A sold-out crowd of 2,400 marathon participants from ten countries and 44 U.S. states will line up for the 33rd Kaiser Permanente Napa Valley Marathon on Sunday, March 6, 2011. When they do, this year’s race theme, “All Things Boston,” will resound in their ears, a tribute to the venerable Boston Marathon. The two marathons on opposite coasts have ties going back to the 1980s.

Napa Valley Marathon

Napa Valley Marathon

One of these ties is through Dick Beardsley whose marathon best of 2 hours, 8 minutes, 54 seconds, set at the 1982 Boston Marathon – the memorable “Duel in the Sun” with Alberto Salazar – is the fifth fastest marathon time by an American man. In 1987, Beardsley set the current Napa Valley Marathon (NVM) course record of 2:16:30. He suffered a series of freak accidents and multiple surgeries from 1989 through the early 1990s, a difficult addiction to prescription pain-killing drugs, and a lengthy rehab. Beardsley restarted his running career at the 2000 Napa Valley Marathon, running 3:23:05. He has returned to the event every year since then, often competing, and always serving as a popular motivational speaker.“Among my eighty-some marathons, I’ve run Napa more times than any other, around seven times,” Beardsley said. “And, I’ve said this for years: My two favorite races in the world are Napa and Grandma’s Marathons. Of course, Boston is right there, too.”
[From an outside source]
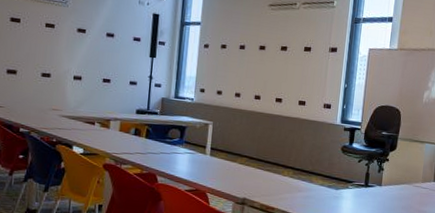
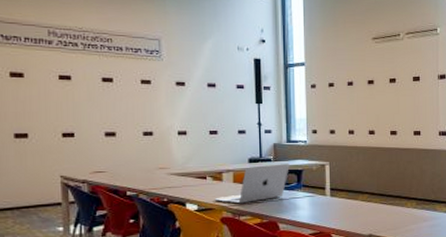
laptop: none [99,117,175,153] -> present [214,164,290,204]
On April 18, 2011, Boston will celebrate the 115th running of its annual marathon. This year, Beardsley will join a special group of dignitaries who are invited to NVM in acknowledgment of the Boston Marathon’s vaunted place among the world’s myriad of footraces. They include Guy Morse (former Executive Director, now Senior Director of External Affairs, of the Boston Athletic Association – organizers of the Boston Marathon), Bill “Boston Billy” Rodgers (four-time winner of Boston) and Joan Benoit Samuelson (a two-time Boston champion and winner of the inaugural women’s marathon at the 1984 Olympic Games). The group will appear and speak at NVM’s Marathon College on Saturday, March 5 at the Napa Valley Marriott Hotel & Spa (marathon host hotel).

The Napa Valley Marathon was born in 1979 during the U.S. running boom that was triggered by Frank Shorter’s stunning victory at the 1972 Olympic Games Marathon. Throughout this running boom, which is enjoying a dramatic resurgence today, the venerable Boston Marathon has retained its status as the gold standard among popular marathons. Each year, numerous everyday runners set their sights on Boston as their personal “Olympic Games”. Boston Marathon participants must earn their entry into the race by achieving a fairly demanding marathon qualifying time, based on the entrant’s gender and age.

Historically, the fast, point-to-point, USA Track & Field certified (for accurate distance) marathon course through the scenic Napa Valley has attracted marathon devotees whose goal is to achieve a qualifying time for the Boston Marathon. This year, 30 NVM entrants stated on their entry form that their primary motivation for running Napa is to qualify for Boston.

“The Napa and Boston courses are similar to each other in many ways,” Beardsley said. “They’re both rolling, point-to-point, and potentially fast if you run them intelligently. And, Napa has its own rendition of (Boston’s) Heartbreak Hill at 20 miles. Napa has the right combination of factors for a Boston qualifier: Good weather for the most part, some good downhills where you can fly, and excellent aid station and volunteer support.”

Both NVM and the Boston Marathon have enjoyed sold-out participant fields annually during the past decade. For its 2011 edition, NVM reached its 2,400-particpant limit last New Year’s Eve, the earliest sellout date ever for the event. This year’s Boston Marathon sold out its 26,790 entries in just eight hours; last year it took just over two months. Entry limits for NVM are largely determined by the number of available hotel rooms in the world-renowned Napa Valley wine producing and tasting region.

Indeed, the Napa Valley Marathon’s popularity has paralleled the steady growth of running in the U.S. In 2010, the U.S. established record annual highs in total marathon finishers (more than 500,000) and active marathons (more than 600) according to Running USA, a non-profit organization created in 1999 to improve the status of road racing. What fuels this growth at the challenging 26.2-mile marathon distance?

“The success and growth of popular marathon training programs, for both charity and non-charity purposes, have prepared many new runners for the distance,” said Ryan Lamppa, Running USA’s Media Director. “Well-organized, fun marathons tied to a community – such as Napa Valley – have created a ‘brand’ and tremendous goodwill that runners want to experience. Also, increased media coverage of marathon mania has fueled the buzz. Through websites and email, runners hear about the sellouts so when registration opens for their marathon of choice they sign-up earlier and earlier, creating earlier sellouts.”

Runner’s World magazine selected NVM as one of the top ten U.S. marathons for first-time marathon participants in its January 2011 issue. A remarkable 30 percent of NVM’s 2,400 entrants in 2011 indicated on their entries that the race will serve as their marathon debut.

The 2011 Kaiser Permanente Napa Valley Marathon starts on Sunday, March 6th at 7:00am sharp in Calistoga on the Silverado Trail near the intersection of Rosedale Road. The marathon’s fast, USA Track & Field certified (for accurate distance) road course runs the length of the beautiful Silverado Trail and finishes at Vintage High School in Napa.

Entry slots are still available for the companion Kiwanis 5K Fun Run, which starts (8:00am) and finishes at Vintage High School on marathon morning.

Every Napa Valley Marathon participant assists important local causes. All proceeds from the Napa Valley Marathon (a non-profit organization) are donated to local charities and schools in the Napa Valley region.